15. The one or more non-transitory machine readable information storage mediums of claim 14, wherein said one or more instructions which when executed by said one or more hardware processors further causes:

selecting at least one successor as potential replacement for said predecessor from said one or more plausible successors identified across platforms, wherein said at least one successor is selected as potential replacement for said predecessor from said one or more plausible successors based on a similarity score computed for each of said one or more plausible successors.

16. The one or more non-transitory machine readable information storage mediums of claim 14, wherein said one or more instructions which when executed by said one or more hardware processors further causes: generating one or more graphical representations indicative of at least one of (i) a position of one or more plausible successors from said predecessor based on said similarity score, and (ii) a comparison of one or more attribute patterns of said predecessor, one or more predicted successors, said one or more plausible successors from said one or more predicted successor, and an actual successor from said one or more plausible successors.

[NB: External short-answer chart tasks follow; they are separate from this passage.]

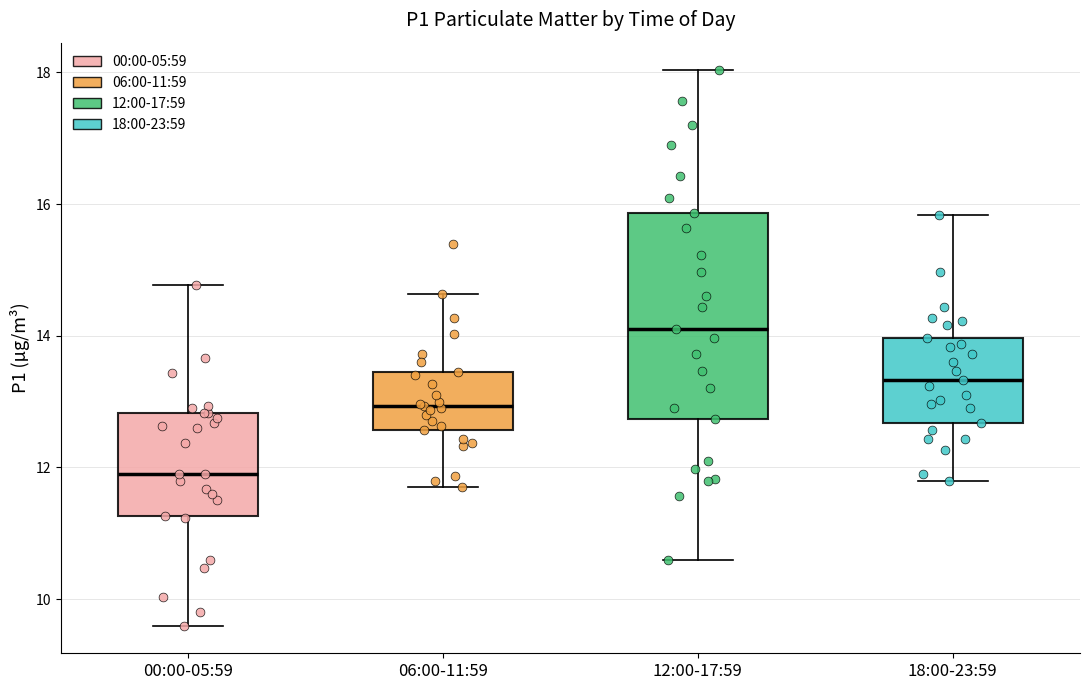

Where does the lower whisker of the box for 18:00-23:59 end on the y-axis? The values are not printed on the chart, so give them approximately, as read against the axis.

11.8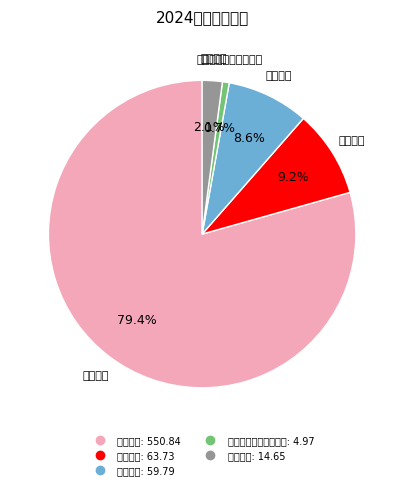

Which has a higher value, 科技馆站 or 科普活动?

科普活动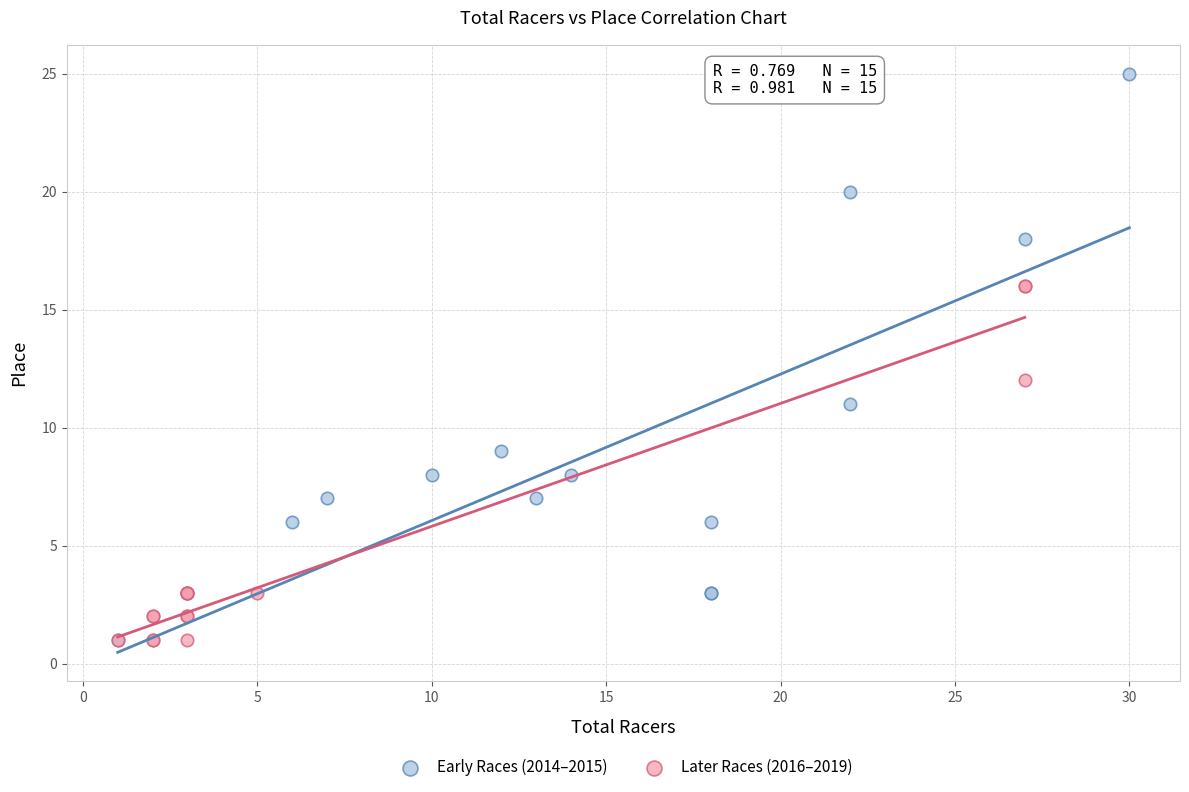

Which series has the largest Y range (max minus min)?

Early Races (2014–2015)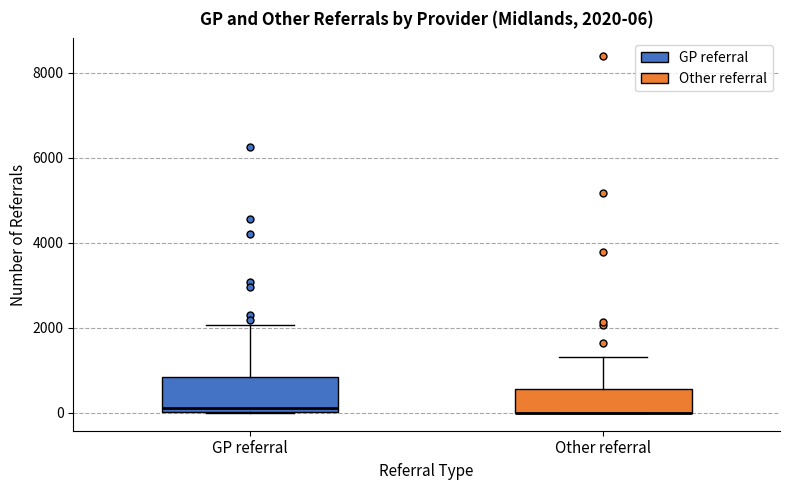

Comparing the boxes themselves (not the whiskers), which one is the tallest?

GP referral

17. The one or more non-transitory machine readable information storage mediums of claim 16, wherein said one or more instructions which when executed by said one or more hardware processors further causes:

processing a selection of one or more preferences in said one or more graphical representations, wherein said one or more preferences comprises at least one of a project type, and an operational unit in said entity; and

generating a list of one or more potential successors from said one or more plausible successors based on said one or more preferences, wherein said list of one or more potential successors comprises said actual successor.